Percy era sconvolto e Fera si mordeva l'interno della guancia nervosamente perché non aveva voglia di raccontare del perché lei non voleva più toccare la bacchetta magica, perché la sua magia stava morendo, perché da quando Charlie era andato via lei non si era mai sentita tanto male e non riusciva più a tenere in mano la sua bacchetta, e non aveva la concentrazione per fare anche i più semplici incantesimi.

Percy insisteva nel cercare di convincerla in tutti i modi, ma lei si ostinava a tacere fissando il piatto che improvvisamente non riusciva più a mandare giù.

Alla fine disse: “Non sono una strega, non sono una Babbana, non sono Inglese né Italiana. Io sono io. Sono Fera, solo Fera.”

"Ed è proprio perché sei Fera che non devi rinunciare al tuo dono, ma lo devi coltivare!"

Tratteneva le lacrime perché non voleva fare scenate da donnicciola: non le era mai piaciuto farsi vedere in lacrime, specie da lui, anche se Percy aveva un talento per far venire a galla tutto il dolore che lei provava.

Percy pagò il conto e la portò via. Appena usciti dal ristorante, però, la strinse tra le braccia sorprendendola. Fu strano tornare a sentire il corpo esile di Percy contro il suo, le braccia sottili di lui che la stringevano, le mani nervose, il suo profumo e la spalla ossuta su cui aveva versato molte lacrime.

Come tutte le volte, le asciugò le lacrime, con la stessa espressione che aveva visto fare a Molly Weasley quando Ginny cadeva per terra e scoppiava in lacrime.

Le sussurrò: “La magia ritornerà, Fera, hai solo bisogno di tempo per riprenderti.”

Camminarono fino a trovarsi in una piazzetta deserta in quella parte così silenziosa di Trastevere. Fera era silenziosa e Percy per rompere il silenzio le disse: “Vuoi provare ad usare la mia bacchetta?”

Le comparve un sorriso sul volto, perché nessuno in Italia aveva potuto accorgersi e capire il dolore di Fera nel non riuscire più a usare la magia. Il gesto di Percy, pieno di pazienza, come quando studiavano insieme e si trattava di ascoltarla ripetere le lezioni di Storia della Magia, la commosse profondamente.

Dopo mesi strinse nuovamente una bacchetta tra le mani e provò a dire: “Lumos...”
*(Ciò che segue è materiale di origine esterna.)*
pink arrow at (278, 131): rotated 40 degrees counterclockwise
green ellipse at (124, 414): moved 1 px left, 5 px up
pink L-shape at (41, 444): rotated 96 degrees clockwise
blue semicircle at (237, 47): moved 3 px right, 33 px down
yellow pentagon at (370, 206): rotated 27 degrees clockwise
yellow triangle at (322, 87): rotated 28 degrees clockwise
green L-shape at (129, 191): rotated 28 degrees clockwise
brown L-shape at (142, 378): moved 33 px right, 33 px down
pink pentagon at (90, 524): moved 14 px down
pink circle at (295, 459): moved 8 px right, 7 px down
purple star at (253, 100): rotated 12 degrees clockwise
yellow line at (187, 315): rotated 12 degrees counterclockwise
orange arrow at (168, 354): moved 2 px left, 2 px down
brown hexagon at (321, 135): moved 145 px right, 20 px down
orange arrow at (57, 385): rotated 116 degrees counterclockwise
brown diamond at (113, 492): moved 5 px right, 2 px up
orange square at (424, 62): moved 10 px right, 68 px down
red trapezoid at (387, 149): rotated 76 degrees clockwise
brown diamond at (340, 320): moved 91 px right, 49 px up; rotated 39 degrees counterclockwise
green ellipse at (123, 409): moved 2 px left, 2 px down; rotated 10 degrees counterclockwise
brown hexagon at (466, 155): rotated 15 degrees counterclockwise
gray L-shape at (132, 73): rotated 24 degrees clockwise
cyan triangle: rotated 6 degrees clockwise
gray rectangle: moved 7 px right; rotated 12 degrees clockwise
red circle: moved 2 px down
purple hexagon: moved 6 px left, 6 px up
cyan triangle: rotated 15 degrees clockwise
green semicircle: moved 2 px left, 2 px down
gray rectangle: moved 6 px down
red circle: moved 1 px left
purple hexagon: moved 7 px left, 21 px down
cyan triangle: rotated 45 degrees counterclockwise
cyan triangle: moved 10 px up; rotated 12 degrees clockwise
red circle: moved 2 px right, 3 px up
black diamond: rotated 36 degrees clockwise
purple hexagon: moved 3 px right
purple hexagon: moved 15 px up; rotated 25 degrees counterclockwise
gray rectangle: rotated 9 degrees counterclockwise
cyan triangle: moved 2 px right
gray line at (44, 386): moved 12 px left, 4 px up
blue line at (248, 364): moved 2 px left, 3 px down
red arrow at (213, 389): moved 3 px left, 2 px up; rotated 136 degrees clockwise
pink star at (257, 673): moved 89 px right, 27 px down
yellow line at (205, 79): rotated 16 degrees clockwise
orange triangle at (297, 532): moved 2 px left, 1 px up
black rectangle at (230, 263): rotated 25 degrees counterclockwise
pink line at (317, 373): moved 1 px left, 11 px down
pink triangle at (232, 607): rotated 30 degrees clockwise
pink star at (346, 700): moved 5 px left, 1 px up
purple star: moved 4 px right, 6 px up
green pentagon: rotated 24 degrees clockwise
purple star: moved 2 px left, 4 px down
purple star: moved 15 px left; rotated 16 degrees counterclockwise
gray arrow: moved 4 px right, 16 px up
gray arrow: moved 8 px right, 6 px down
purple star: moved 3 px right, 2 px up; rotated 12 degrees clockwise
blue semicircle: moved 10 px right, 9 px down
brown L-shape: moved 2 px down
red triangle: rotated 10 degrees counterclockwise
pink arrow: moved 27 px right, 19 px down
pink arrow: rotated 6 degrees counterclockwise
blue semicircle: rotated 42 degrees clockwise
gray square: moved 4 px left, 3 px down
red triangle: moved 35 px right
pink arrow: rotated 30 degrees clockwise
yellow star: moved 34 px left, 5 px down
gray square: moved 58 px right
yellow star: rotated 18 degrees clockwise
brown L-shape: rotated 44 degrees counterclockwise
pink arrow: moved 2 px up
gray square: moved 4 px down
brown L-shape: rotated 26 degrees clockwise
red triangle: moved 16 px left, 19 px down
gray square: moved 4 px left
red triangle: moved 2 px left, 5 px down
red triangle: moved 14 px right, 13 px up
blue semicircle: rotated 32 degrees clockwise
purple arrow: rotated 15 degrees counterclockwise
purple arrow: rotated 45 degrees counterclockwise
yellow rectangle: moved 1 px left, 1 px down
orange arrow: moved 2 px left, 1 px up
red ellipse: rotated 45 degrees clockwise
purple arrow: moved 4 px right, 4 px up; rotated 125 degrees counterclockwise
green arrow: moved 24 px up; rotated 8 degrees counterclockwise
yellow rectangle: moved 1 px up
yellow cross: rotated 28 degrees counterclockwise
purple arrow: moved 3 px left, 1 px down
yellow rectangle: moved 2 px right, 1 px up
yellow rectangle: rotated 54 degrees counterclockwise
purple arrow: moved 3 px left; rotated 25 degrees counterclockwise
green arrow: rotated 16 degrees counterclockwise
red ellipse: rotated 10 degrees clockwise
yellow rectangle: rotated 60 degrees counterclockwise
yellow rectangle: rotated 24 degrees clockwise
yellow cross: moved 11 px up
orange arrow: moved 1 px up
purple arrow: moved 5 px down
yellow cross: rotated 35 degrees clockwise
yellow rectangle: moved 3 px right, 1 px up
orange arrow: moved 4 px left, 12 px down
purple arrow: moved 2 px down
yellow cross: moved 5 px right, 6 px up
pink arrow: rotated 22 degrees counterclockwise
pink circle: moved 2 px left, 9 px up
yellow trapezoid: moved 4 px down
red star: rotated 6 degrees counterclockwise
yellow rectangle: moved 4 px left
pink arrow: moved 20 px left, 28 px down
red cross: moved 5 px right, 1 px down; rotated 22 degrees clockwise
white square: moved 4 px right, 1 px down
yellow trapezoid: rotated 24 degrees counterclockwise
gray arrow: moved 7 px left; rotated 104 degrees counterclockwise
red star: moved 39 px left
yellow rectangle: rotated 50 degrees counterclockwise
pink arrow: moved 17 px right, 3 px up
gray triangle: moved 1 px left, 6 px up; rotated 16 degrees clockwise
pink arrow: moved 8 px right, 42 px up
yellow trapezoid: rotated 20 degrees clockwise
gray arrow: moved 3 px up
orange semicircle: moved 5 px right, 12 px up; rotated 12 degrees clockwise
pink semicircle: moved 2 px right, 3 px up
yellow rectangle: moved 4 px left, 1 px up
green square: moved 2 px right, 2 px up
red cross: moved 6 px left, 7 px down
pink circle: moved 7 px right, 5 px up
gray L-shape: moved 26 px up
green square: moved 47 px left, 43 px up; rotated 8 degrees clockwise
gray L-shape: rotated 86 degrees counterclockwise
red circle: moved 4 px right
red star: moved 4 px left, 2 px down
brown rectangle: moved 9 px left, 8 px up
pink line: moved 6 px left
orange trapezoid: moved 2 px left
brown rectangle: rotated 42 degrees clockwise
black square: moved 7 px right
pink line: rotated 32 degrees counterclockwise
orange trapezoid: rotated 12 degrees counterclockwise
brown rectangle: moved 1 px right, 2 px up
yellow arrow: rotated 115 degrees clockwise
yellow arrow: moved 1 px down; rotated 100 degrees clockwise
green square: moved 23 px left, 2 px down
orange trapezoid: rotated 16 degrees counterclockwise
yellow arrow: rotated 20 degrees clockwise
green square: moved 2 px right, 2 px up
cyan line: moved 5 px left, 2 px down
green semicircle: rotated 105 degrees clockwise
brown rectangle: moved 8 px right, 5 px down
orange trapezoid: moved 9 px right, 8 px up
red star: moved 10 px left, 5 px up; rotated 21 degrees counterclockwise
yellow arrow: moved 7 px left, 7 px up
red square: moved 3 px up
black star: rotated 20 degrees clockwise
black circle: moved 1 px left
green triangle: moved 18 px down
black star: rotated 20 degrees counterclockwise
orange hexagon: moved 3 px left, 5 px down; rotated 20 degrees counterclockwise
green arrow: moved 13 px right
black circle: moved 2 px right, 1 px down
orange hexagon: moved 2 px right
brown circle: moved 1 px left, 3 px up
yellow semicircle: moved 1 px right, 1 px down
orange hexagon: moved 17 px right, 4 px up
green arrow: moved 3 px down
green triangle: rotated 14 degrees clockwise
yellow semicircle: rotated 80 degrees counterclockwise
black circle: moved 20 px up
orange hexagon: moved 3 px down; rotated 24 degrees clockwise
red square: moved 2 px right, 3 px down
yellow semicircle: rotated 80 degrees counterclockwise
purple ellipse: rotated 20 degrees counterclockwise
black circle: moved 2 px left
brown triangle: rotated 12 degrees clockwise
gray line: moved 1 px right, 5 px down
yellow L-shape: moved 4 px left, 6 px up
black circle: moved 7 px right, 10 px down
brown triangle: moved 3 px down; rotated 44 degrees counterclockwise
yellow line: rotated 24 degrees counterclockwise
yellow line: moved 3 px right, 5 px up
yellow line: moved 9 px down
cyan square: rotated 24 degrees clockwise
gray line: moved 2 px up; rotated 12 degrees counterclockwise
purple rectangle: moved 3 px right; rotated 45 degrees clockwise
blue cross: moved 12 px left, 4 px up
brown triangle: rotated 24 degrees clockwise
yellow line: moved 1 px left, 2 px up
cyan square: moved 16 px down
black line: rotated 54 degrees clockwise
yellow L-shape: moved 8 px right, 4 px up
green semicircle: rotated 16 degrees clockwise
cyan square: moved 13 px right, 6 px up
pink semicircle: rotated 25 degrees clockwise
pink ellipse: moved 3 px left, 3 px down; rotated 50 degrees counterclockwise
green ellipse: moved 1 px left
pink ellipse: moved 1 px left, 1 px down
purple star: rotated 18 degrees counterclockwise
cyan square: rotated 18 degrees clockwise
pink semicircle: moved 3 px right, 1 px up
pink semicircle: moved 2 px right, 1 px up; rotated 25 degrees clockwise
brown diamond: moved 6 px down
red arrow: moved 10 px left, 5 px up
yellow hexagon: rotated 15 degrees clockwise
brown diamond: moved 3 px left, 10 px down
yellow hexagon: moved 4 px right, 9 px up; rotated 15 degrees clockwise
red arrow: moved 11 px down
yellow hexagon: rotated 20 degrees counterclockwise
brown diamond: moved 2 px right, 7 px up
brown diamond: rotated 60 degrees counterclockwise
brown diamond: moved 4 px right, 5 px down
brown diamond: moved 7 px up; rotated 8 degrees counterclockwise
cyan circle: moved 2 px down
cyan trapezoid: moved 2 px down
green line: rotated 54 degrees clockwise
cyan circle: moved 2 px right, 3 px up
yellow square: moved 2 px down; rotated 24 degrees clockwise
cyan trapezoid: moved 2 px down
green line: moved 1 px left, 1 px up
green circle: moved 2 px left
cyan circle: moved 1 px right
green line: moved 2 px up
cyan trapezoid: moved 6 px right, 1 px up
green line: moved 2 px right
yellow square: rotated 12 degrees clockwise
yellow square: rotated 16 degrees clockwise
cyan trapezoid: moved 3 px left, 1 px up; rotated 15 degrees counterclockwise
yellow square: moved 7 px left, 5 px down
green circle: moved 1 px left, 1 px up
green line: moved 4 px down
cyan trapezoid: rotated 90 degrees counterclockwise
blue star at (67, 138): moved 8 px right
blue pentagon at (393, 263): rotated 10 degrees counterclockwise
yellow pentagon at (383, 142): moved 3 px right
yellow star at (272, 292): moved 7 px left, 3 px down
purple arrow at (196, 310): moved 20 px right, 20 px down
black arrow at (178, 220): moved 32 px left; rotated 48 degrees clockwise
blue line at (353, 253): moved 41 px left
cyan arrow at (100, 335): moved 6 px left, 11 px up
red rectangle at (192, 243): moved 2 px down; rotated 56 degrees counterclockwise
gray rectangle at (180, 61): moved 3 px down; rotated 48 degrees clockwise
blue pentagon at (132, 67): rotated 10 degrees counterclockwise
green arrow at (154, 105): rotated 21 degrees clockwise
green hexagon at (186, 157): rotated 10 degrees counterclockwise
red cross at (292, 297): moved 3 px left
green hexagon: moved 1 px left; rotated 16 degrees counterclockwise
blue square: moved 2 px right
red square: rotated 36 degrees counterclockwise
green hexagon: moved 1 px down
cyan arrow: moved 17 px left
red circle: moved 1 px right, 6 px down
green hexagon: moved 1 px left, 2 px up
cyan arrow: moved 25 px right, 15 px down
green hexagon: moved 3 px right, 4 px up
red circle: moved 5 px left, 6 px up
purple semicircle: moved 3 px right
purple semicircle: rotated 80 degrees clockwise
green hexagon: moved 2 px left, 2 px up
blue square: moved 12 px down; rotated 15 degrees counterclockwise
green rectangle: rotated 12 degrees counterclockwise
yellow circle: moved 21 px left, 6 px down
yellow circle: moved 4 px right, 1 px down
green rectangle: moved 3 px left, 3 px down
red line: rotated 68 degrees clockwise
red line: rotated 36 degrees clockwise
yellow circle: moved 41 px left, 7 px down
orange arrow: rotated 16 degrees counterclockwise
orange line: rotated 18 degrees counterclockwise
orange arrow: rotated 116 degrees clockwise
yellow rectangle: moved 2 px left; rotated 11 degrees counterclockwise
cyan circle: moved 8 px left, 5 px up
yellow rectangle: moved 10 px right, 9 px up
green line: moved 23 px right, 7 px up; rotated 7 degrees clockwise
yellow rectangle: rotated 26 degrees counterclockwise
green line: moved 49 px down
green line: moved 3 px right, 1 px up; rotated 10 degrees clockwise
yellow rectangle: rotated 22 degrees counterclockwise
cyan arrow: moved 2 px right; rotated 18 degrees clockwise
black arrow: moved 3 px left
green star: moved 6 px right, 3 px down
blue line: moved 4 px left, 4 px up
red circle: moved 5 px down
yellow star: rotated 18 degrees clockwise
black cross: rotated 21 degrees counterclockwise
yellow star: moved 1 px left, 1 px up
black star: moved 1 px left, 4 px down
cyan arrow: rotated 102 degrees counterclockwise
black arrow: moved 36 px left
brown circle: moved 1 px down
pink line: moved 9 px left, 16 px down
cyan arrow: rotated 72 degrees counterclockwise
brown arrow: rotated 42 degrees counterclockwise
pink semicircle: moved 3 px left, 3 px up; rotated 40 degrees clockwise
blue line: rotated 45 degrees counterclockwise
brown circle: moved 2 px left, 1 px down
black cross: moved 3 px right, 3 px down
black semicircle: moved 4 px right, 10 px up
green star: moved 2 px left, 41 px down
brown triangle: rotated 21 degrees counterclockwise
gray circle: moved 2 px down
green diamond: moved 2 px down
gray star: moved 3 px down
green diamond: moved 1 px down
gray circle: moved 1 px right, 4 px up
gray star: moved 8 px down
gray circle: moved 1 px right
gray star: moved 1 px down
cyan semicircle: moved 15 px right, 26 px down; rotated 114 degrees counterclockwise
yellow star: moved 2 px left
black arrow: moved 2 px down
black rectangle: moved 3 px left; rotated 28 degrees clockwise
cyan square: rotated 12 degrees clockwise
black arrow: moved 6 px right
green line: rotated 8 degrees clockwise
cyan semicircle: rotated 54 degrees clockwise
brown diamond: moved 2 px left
Una luce fioca si accese sulla punta della bacchetta. Percy le sorrise: “Hai visto? La tua magia c'è ancora, pensa che è uscita anche con una bacchetta che non ti sente da molto tempo. Certo, qualche volta hai usato la mia bacchetta, e lei mi è fedele ed ha capito che io te l'ho data volontariamente perché la usassi. È una buona bacchetta.”

Continuarono a camminare. Erano arrivati lungo il Tevere e dovevano destreggiarsi tra i turisti, mentre attraversavano Ponte Sisto, Fera stava guardava la cupola di San Pietro pensado alla bellezza di quel panorama. Era immersa nella contemplazione quando Percy disse: “Ad ogni modo, credo che presto ti toccherà venire in Inghilterra: Med si sposa.”

Fera non riuscì a credere a quella notizia. Medusa si sarebbe sposata e lei non ne sapeva niente? Come era possibile che all'amica le fosse passato di mente di dirle una cosa così importante? Sentiva la rabbia crescere dentro di sé a dismisura: appena arrivata a casa avrebbe inviato una lettera furente a Medusa accusandola di abbandono e tradimento.

Percy aggiunse: “Ah, Med ancora non lo sa.”

Fera scosse la testa e si fermò in mezzo al passaggio del ponte. Un ragazzino francese le andò addosso e si scusarono reciprocamente. “Come sarebbe a dire che Med si sposa e non lo sa?”

“Ho visto Oliver al Ministero che chiedeva informazioni sui documenti da preparare, abbiamo fatto due chiacchiere e mi ha detto che il prossimo fine settimana, dopo la chiusura del Campionato di Quidditch, vorrebbe chiedere a Med di sposarlo.”

“Tanto non accetterà mai.”

“Non essere pessimista, sono litigiosi, ma sono complementari e insieme sono una bellissima coppia!”

Da quando Percy frequentava Medusa e Oliver Baston? E perché Medusa non le aveva scritto niente? Forse Percy era uno degli amici scemi di Oliver a cui lei ogni tanto accennava? No, certo che no, Medusa le avrebbe detto qualcosa di Percy, per loro lui era l'idiota. In quell'esatto momento, però, Fera vedeva Percy sotto altri occhi, con gli stessi che usava quando erano migliori amici, prima che tutto si complicasse e si rovinasse. Fera in quel momento espresse il desiderio che tutto rimanesse per sempre in quel modo. Perché quello era il migliore dei mondi possibili, quello in cui loro erano solo Fera e Percy, e nient'altro.